Cependant, une telle frénésie fatigue. Là où Good Time est plus onirique et sensoriel, jouissant d’une frénésie comparable certes mais avec des enjeux plus forts et évidents, Uncut Gems enchaîne ses péripéties pour faire d’Howard un homme rongé par le manque de temps et d’argent, un épicurien piégé par un système qu’il rêve pourtant d’animer. Epicure écrivait d'ailleurs dans Les lettres à Ménécée : « Gardez-vous de regarder la fortune comme une déesse. »
Uncut Gems nous emmène de force dans une spirale électrisante, à travers boutiques, clubs, trottoirs et hôtels, sans prendre le temps de respirer. Tout peut basculer, à chaque instant. Le visionnage devient parfois éreintant, car un peu long, par les engueulades incessantes et les constants allers-retours des personnages.

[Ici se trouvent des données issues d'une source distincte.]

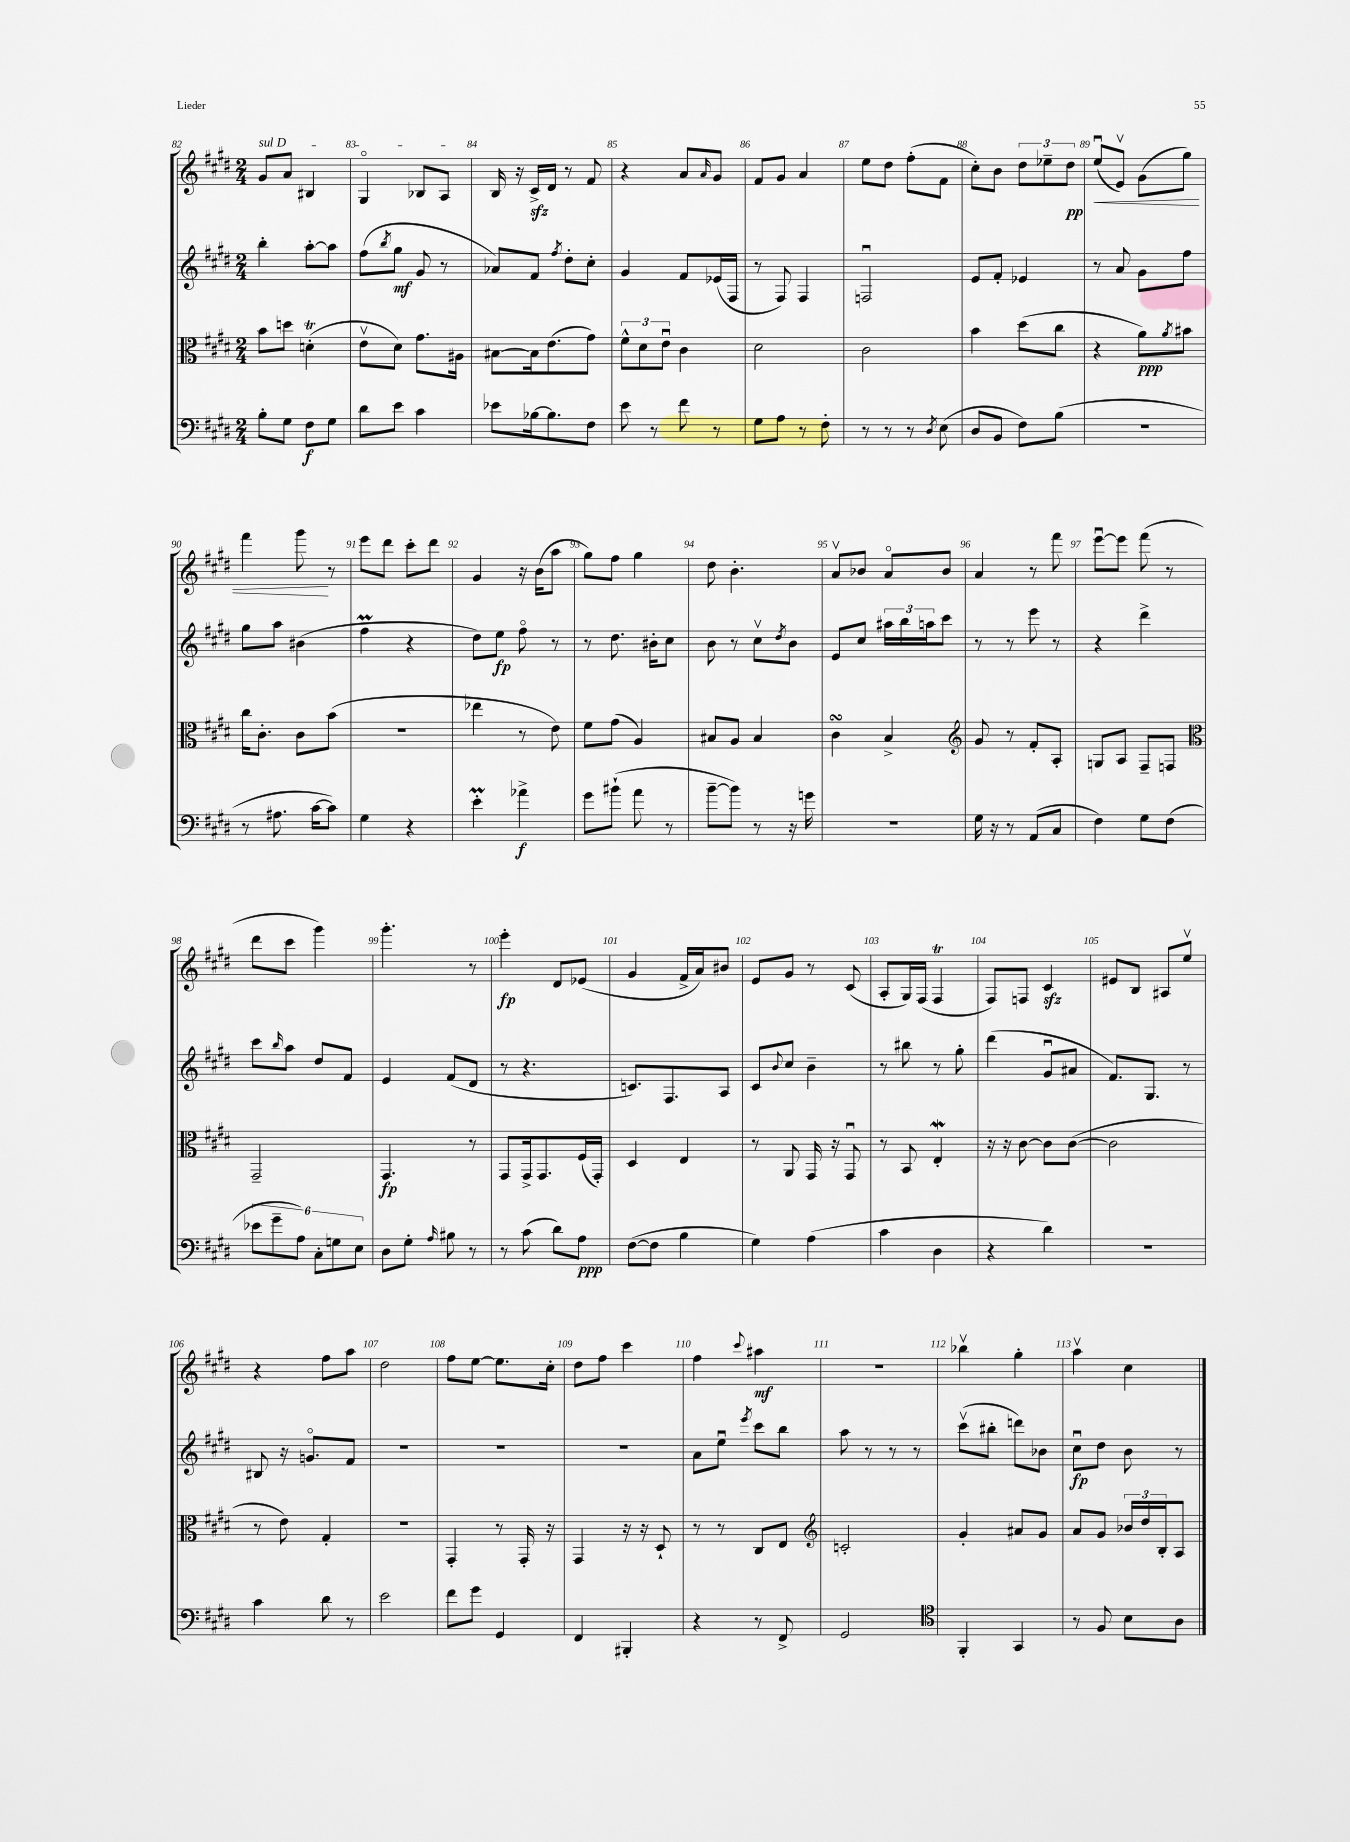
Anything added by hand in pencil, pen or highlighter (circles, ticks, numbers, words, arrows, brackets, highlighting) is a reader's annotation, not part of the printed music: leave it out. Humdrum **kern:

**kern	**dynam	**kern	**dynam	**kern	**dynam	**kern	**dynam
*part4	*part4	*part3	*part3	*part2	*part2	*part1	*part1
*staff4	*staff4	*staff3	*staff3	*staff2	*staff2	*staff1	*staff1
*clefF4	*	*clefC3	*	*clefG2	*	*clefG2	*
*k[f#c#g#d#]	*	*k[f#c#g#d#]	*	*k[f#c#g#d#]	*	*k[f#c#g#d#]	*
*M2/4	*	*M2/4	*	*M2/4	*	*M2/4	*
=82	=82	=82	=82	=82	=82	=82	=82
!	!	!	!	!	!	!LO:TX:a:i:t=sul D	!
8B'\L	.	8b\L	.	4bb'\	.	8g#/L	.
8G#\J	.	8ddn\J	.	.	.	8a/J	.
8F#\L	f	(4dnT'\	.	[8aa'\L	.	4B#X/	.
8G#\J	.	.	.	8aa\J]	.	.	.
=83	=83	=83	=83	=83	=83	=83	=83
8d#\L	.	8ev\L	.	(8ff#\L	.	4G#/	.
.	.	.	.	8qbb/	.	.	.
8e\J	.	8d#\J)	.	8gg#\J	mf	.	.
4c#\	.	8.g#\L	.	8g#/	.	8B-X/L	.
.	.	.	.	8r	.	8A/J	.
.	.	16A#X\Jk	.	.	.	.	.
=84	=84	=84	=84	=84	=84	=84	=84
8e-X\L	.	[8B#X\L	.	8a-X/L)	.	16B/	.
.	.	.	.	.	.	16r	.
[16B-X\k	.	16B#\k]	.	8f#/J	.	16c#zz^/LL	.
8.B-\]	.	(8.e\	.	.	.	16d#/JJ	.
.	.	.	.	8qff#/	.	.	.
.	.	.	.	8dd#'\L	.	8r	.
8F#\J	.	8g#\J)	.	8cc#'\J	.	8f#/	.
=85	=85	=85	=85	=85	=85	=85	=85
8e\	.	12f#^^\L	.	4g#/	.	4r	.
.	.	12d#\	.	.	.	.	.
8r	.	.	.	.	.	.	.
.	.	12eu\J	.	.	.	.	.
8f#\	.	4c#\	.	8f#/L	.	8a/L	.
.	.	.	.	.	.	16qqa/	.
8r	.	.	.	(16e-X/L	.	8g#/J	.
.	.	.	.	16F#/JJ	.	.	.
=86	=86	=86	=86	=86	=86	=86	=86
8G#\L	.	2d#\	.	8r	.	8f#/L	.
8A\J	.	.	.	8F#/)	.	8g#/J	.
8r	.	.	.	4F#/	.	4a/	.
8F#'\	.	.	.	.	.	.	.
=87	=87	=87	=87	=87	=87	=87	=87
8r	.	2c#\	.	2Fnu/	.	8ee\L	.
8r	.	.	.	.	.	8dd#\J	.
8r	.	.	.	.	.	(8ff#'\L	.
8qD#/	.	.	.	.	.	.	.
(8E\	.	.	.	.	.	8f#\J	.
=88	=88	=88	=88	=88	=88	=88	=88
8D#/L	.	4b\	.	8e/L	.	8cc#'\L)	.
8BB/J	.	.	.	8f#'/J	.	8b\J	.
8F#\L)	.	(8dd#\L	.	4e-X/	.	12dd#\L	.
.	.	.	.	.	.	12ee-X~\	.
(8B\J	.	8cc#\J	.	.	.	.	.
.	.	.	.	.	.	12dd#\J	pp
=89	=89	=89	=89	=89	=89	=89	=89
!	!	!	!	!	!	!	!LO:HP:b
2r	.	4r	.	8r	.	(8eeu/L	<
.	.	.	.	8a/	.	8ev/J)	.
.	.	8a\L)	ppp	8g#\L	.	(8g#\L	.
.	.	8qa/	.	.	.	.	.
.	.	8b#X\J	.	8ff#\J	.	8gg#\J)	.
!!LO:LB:g=z
=90	=90	=90	=90	=90	=90	=90	=90
8r	.	16cc#\KL	.	8gg#\L	.	4fff#\	.
.	.	8.c#'\J	.	.	.	.	.
8.A#X\	.	.	.	8aa\J	.	.	.
.	.	8c#\L	.	(4b#X\	.	8ggg#\	.
[16c#\KL	.	.	.	.	.	.	.
8c#\J])	.	(8b\J	.	.	.	8r	[
=91	=91	=91	=91	=91	=91	=91	=91
4G#\	.	2r	.	4ff#M\	.	8eee\L	.
.	.	.	.	.	.	8ddd#\J	.
4r	.	.	.	4r	.	8ccc#'\L	.
.	.	.	.	.	.	8ddd#\J	.
=92	=92	=92	=92	=92	=92	=92	=92
4eM'\	.	4ee-X\	.	8dd#\L)	.	4g#/	.
.	.	.	.	8ee\J	fp	.	.
4a-X^\	f	8r	.	8ff#\	.	16r	.
.	.	.	.	.	.	(16b\KL	.
.	.	8e\)	.	8r	.	8aa\J	.
=93	=93	=93	=93	=93	=93	=93	=93
8g#\L	.	8f#\L	.	8r	.	8gg#\L)	.
(8b#X`\J	.	(8g#\J	.	8.dd#\	.	8ff#\J	.
8a\	.	4A/)	.	.	.	4gg#\	.
.	.	.	.	16b#X'\KL	.	.	.
8r	.	.	.	8cc#\J	.	.	.
=94	=94	=94	=94	=94	=94	=94	=94
[8b~\L	.	8B#X/L	.	8b\	.	8dd#\	.
8b\J])	.	8A/J	.	8r	.	4.b'\	.
8r	.	4B#/	.	8cc#v\L	.	.	.
.	.	.	.	8qdd#/	.	.	.
16r	.	.	.	8b\J	.	.	.
16gn\	.	.	.	.	.	.	.
=95	=95	=95	=95	=95	=95	=95	=95
2r	.	4c#sSSS\	.	8e/L	.	8av/L	.
.	.	.	.	8cc#/J	.	8b-X/J	.
.	.	4B^/	.	24aa#X\LL	.	8a/L	.
.	.	.	.	24bb\	.	.	.
.	.	.	.	24aan\J	.	.	.
.	.	.	.	8ccc#\J	.	8b-/J	.
=96	=96	=96	=96	=96	=96	=96	=96
*	*	*clefG2	*	*	*	*	*
16G#\	.	8g#/	.	8r	.	4a/	.
16r	.	.	.	.	.	.	.
8r	.	8r	.	8r	.	.	.
(8AA/L	.	8f#'/L	.	8eee\	.	8r	.
8C#/J	.	8A'/J	.	8r	.	8fff#\	.
=97	=97	=97	=97	=97	=97	=97	=97
4F#\)	.	8Gn/L	.	4r	.	[8eeeu\L	.
.	.	8A/J	.	.	.	8eee\J]	.
8G#\L	.	8F#~/L	.	4ddd#^\	.	(8fff#\	.
(8F#\J	.	8Fn/J	.	.	.	8r	.
!!LO:LB:g=z
=98	=98	=98	=98	=98	=98	=98	=98
*	*	*clefC3	*	*	*	*	*
12e-X\L	.	2GG#~/	.	8ccc#\L	.	8ddd#\L	.
12g#~\	.	.	.	.	.	.	.
.	.	.	.	16qqbb/	.	.	.
.	.	.	.	8aa\J	.	8ccc#\J	.
12A\J)	.	.	.	.	.	.	.
12C#'\L	.	.	.	8dd#/L	.	4ggg#\)	.
12Gn\	.	.	.	.	.	.	.
.	.	.	.	8f#/J	.	.	.
12E\J	.	.	.	.	.	.	.
=99	=99	=99	=99	=99	=99	=99	=99
8D#\L	.	4.GG#/	fp	4e/	.	4.ggg#'\	.
8G#'\J	.	.	.	.	.	.	.
16qqA/	.	.	.	.	.	.	.
8B#X\	.	.	.	(8f#/L	.	.	.
8r	.	8r	.	8d#/J	.	8r	.
=100	=100	=100	=100	=100	=100	=100	=100
8r	.	8GG#/L	.	8r	.	4eee'\	fp
(8c#\	.	16GG#^/k	.	4.r	.	.	.
.	.	8.GG#/	.	.	.	.	.
8d#\L)	.	.	.	.	.	8d#/L	.
8A\J	ppp	(16F#/L	.	.	.	(8e-X/J	.
.	.	16GG#'/JJ)	.	.	.	.	.
=101	=101	=101	=101	=101	=101	=101	=101
([8F#\L	.	4D#/	.	8.cn/L)	.	4g#/	.
8F#\J]	.	.	.	.	.	.	.
.	.	.	.	8.F#/	.	.	.
4B\	.	4E/	.	.	.	16f#^/LL	.
.	.	.	.	.	.	16a/J)	.
.	.	.	.	8A/J	.	8b#X/J	.
=102	=102	=102	=102	=102	=102	=102	=102
4G#\)	.	8r	.	8c#/L	.	8e/L	.
.	.	.	.	8qqb/	.	.	.
.	.	8AA/	.	8cc#/J	.	8g#/J	.
(4A\	.	16GG#/	.	4b~\	.	8r	.
.	.	16r	.	.	.	.	.
.	.	8GG#u/	.	.	.	(8c#/	.
=103	=103	=103	=103	=103	=103	=103	=103
4c#\	.	8r	.	8r	.	8A'/L	.
.	.	8BB/	.	8bb#X\	.	16G#/L)	.
.	.	.	.	.	.	(16F#/JJ	.
4D#\	.	4Ew'/	.	8r	.	4F#T/	.
.	.	.	.	8gg#'\	.	.	.
=104	=104	=104	=104	=104	=104	=104	=104
4r	.	16r	.	(4ddd#\	.	8F#/L)	.
.	.	16r	.	.	.	.	.
.	.	[8c#\	.	.	.	8Fn/J	.
4d#\)	.	8c#\L]	.	8g#u/L	.	4c#zz/	.
.	.	([8c#\J	.	8a#X/J	.	.	.
=105	=105	=105	=105	=105	=105	=105	=105
2r	.	2c#\]	.	8.f#/L)	.	8e#X/L	.
.	.	.	.	.	.	8B/J	.
.	.	.	.	8.G#/J	.	.	.
.	.	.	.	.	.	8A#X/L	.
.	.	.	.	8r	.	8eev/J	.
!!LO:LB:g=z
=106	=106	=106	=106	=106	=106	=106	=106
4c#\	.	8r	.	8B#X/	.	4r	.
.	.	8e\)	.	16r	.	.	.
.	.	.	.	8.gn/L	.	.	.
8d#\	.	4G#'/	.	.	.	8ff#\L	.
8r	.	.	.	8f#/J	.	8aa\J	.
=107	=107	=107	=107	=107	=107	=107	=107
2e\	.	2r	.	2r	.	2dd#\	.
=108	=108	=108	=108	=108	=108	=108	=108
8f#\L	.	4GG#'/	.	2r	.	8ff#\L	.
8g#\J	.	.	.	.	.	[8ee\J	.
4GG#/	.	8r	.	.	.	8.ee\L]	.
.	.	16GG#'/	.	.	.	.	.
.	.	16r	.	.	.	16cc#'\Jk	.
=109	=109	=109	=109	=109	=109	=109	=109
4FF#/	.	4GG#/	.	2r	.	8dd#\L	.
.	.	.	.	.	.	8ff#\J	.
4BBB#X'/	.	16r	.	.	.	4ccc#\	.
.	.	16r	.	.	.	.	.
.	.	8D#`/	.	.	.	.	.
=110	=110	=110	=110	=110	=110	=110	=110
4r	.	8r	.	8a\L	.	4ff#\	.
.	.	8r	.	8eeu\J	.	.	.
.	.	.	.	8qeee/	.	8qqccc#/	.
8r	.	8C#/L	.	8ccc#\L	.	4aa#X\	mf
8FF#^/	.	8E/J	.	8bb\J	.	.	.
=111	=111	=111	=111	=111	=111	=111	=111
*	*	*clefG2	*	*	*	*	*
2GG#/	.	2cn'/	.	8aa\	.	2r	.
.	.	.	.	8r	.	.	.
.	.	.	.	8r	.	.	.
.	.	.	.	8r	.	.	.
=112	=112	=112	=112	=112	=112	=112	=112
*clefC4	*	*	*	*	*	*	*
4FF#'/	.	4g#'/	.	(8ccc#v\L	.	4bb-Xv\	.
.	.	.	.	8bb#X'\J	.	.	.
4GG#/	.	8a#X/L	.	8dddn\L)	.	4gg#'\	.
.	.	8g#/J	.	8b-X\J	.	.	.
=113	=113	=113	=113	=113	=113	=113	=113
8r	.	8a/L	.	8cc#u\L	fp	4aav\	.
8F#/	.	8g#/J	.	8dd#\J	.	.	.
8B\L	.	24b-X/LL	.	8b\	.	4cc#\	.
.	.	24dd#/	.	.	.	.	.
.	.	24B'/J	.	.	.	.	.
8A\J	.	8A/J	.	8r	.	.	.
==	==	==	==	==	==	==	==
*-	*-	*-	*-	*-	*-	*-	*-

Le film manque d’une pause, d’un moment de calme, permettant d’appuyer cette fougue du personnage et cette virtuosité de l’image (le chef opérateur Darius Khondji travaille superbement les couleurs pour une imagerie clinquante) et permettant de faire repartir de plus belle cette descente en enfer, comme d’un moment de lucidité pour Howard qui retrouverait alors notre empathie. La course constante empêche le film d’avoir un climax percutant et bouleversant, un point culminant où les émotions explosent. Si le plan-séquence dans la bijouterie est une maîtrise d’intensité, le film ne retrouve pas par la suite cette apothéose qui marquerait à plus grande ampleur l’esprit. On regrettera également de ne pas voir Uncut Gems sur grand écran en France, ce qui aurait donné lieu à une expérience plus forte.
Uncut Gems est pourtant une réussite, malgré un paradoxal essoufflement, car témoigne d’un aboutissement du cinéma des frères Safdie qui certes ressassent la même vitalité de leur précédent film mais égalent leur travail de mise en scène. Good Time est sur un personnage voué à chercher un « chez soi » qui n’existe pas, Uncut Gems poursuit cela avec un personnage qui n’a pas sa place au sein de son « chez soi », l’obligeant à courir après matérialité et succès tout en prenant du plaisir à se mettre en danger. Epicure écrivait également dans ses lettres : « Il n'y a pas moyen de vivre agréablement si l'on ne vit pas avec prudence.»